**What to do**
Take every line in the entries that includes the word "changes" and copy it.
⁂
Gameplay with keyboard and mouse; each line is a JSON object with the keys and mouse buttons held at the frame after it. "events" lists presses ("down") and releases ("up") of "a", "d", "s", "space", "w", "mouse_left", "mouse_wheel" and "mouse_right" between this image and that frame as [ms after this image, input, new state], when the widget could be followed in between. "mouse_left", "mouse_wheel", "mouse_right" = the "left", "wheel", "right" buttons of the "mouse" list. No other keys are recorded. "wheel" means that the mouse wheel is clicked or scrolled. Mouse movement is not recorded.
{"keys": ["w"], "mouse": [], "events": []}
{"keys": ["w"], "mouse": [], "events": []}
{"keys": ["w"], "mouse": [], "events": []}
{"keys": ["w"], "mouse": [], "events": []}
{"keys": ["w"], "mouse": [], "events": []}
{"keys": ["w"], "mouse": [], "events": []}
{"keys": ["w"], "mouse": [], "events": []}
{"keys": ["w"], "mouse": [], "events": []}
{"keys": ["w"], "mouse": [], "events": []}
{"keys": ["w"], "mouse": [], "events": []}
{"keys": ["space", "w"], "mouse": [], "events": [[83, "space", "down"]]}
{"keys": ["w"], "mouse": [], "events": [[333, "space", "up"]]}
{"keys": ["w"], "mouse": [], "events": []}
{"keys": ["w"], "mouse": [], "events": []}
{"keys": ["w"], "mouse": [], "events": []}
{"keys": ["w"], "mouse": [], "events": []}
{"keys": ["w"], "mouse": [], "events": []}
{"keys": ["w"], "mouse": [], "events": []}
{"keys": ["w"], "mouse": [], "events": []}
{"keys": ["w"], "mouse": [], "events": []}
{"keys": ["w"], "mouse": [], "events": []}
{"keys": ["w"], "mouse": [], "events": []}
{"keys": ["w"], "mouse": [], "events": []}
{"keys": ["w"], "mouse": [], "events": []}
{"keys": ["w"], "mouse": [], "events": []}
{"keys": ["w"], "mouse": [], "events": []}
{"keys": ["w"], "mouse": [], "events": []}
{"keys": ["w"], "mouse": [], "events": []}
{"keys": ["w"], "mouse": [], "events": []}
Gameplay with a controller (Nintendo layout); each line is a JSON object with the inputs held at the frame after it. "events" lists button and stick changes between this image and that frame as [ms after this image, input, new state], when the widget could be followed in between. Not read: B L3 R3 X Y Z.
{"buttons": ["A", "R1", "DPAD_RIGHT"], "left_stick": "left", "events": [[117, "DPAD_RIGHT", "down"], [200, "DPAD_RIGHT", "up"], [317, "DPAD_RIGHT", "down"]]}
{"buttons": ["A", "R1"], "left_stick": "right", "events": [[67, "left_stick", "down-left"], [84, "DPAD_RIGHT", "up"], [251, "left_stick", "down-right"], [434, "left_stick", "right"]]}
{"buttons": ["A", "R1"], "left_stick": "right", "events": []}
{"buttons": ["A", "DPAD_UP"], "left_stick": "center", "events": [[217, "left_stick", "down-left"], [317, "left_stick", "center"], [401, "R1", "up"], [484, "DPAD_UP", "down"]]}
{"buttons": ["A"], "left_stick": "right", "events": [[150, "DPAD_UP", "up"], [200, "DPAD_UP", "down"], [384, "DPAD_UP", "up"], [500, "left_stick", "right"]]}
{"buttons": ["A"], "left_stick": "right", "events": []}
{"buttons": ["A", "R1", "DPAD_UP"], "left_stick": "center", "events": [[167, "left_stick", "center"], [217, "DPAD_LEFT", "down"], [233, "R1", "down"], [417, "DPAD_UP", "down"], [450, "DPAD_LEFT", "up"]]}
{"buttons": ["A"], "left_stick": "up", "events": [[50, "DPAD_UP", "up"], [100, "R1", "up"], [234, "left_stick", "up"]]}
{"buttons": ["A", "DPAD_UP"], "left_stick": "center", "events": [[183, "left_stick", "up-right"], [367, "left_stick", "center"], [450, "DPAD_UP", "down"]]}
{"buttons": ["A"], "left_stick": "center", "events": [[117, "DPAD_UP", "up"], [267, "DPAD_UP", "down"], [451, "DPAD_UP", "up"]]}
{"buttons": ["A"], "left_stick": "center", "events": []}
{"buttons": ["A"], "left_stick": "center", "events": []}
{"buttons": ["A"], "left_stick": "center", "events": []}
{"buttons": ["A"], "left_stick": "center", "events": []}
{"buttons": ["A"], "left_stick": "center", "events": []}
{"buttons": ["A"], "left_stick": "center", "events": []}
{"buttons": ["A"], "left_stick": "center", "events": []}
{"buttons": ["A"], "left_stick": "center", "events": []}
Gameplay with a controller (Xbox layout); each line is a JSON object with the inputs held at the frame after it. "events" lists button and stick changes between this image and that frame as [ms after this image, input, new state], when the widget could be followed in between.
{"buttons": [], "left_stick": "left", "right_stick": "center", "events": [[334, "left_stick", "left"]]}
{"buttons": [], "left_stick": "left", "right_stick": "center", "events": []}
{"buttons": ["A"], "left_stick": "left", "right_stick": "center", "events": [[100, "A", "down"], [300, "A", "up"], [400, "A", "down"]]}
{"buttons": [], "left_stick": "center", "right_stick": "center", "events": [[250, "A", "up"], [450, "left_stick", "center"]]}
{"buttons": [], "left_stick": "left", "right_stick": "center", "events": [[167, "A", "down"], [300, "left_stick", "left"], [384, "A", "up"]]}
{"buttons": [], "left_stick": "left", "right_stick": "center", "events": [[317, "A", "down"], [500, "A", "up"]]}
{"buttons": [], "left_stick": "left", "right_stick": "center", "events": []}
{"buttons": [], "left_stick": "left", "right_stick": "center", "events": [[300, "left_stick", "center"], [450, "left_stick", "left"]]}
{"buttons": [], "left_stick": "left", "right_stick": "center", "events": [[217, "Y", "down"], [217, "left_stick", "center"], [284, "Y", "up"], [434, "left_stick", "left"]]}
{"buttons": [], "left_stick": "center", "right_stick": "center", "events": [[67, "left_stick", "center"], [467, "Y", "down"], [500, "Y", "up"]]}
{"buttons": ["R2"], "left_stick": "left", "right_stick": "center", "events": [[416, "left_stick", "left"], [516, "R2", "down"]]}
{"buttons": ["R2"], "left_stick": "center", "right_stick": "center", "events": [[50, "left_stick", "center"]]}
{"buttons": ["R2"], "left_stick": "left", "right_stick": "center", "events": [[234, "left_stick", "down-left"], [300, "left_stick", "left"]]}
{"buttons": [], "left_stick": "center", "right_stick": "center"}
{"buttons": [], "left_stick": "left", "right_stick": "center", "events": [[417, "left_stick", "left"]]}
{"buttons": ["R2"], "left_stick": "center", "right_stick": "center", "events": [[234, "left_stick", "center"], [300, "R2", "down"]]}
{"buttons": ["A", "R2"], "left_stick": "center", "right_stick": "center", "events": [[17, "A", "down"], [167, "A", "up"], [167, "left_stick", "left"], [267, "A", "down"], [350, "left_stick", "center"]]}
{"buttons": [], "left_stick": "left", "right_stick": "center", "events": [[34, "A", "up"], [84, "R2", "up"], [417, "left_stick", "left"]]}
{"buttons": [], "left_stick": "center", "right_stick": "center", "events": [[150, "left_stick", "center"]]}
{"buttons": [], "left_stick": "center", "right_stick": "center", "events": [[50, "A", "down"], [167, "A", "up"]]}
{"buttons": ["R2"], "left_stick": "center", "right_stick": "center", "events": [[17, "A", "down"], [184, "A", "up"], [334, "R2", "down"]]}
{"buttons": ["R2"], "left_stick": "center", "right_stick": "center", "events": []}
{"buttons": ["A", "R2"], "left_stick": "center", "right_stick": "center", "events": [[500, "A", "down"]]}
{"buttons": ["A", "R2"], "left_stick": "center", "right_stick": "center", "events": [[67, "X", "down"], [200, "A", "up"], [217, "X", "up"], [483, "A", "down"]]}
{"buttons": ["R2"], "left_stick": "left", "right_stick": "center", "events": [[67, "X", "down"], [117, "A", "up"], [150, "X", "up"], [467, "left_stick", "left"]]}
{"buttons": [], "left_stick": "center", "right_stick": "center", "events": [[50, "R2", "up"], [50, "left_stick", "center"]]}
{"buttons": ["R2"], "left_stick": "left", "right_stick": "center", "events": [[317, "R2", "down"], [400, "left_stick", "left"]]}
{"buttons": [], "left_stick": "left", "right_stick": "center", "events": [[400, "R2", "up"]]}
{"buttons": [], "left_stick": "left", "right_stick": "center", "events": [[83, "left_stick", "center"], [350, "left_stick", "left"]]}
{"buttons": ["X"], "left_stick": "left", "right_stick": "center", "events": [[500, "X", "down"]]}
⁂
**Answer to the problem**
Gameplay with a controller (Nintendo layout); each line is a JSON object with the inputs held at the frame after it. "events" lists button and stick changes between this image and that frame as [ms after this image, input, new state], when the widget could be followed in between. Not read: B L3 R3 X Y Z.
Gameplay with a controller (Xbox layout); each line is a JSON object with the inputs held at the frame after it. "events" lists button and stick changes between this image and that frame as [ms after this image, input, new state], when the widget could be followed in between.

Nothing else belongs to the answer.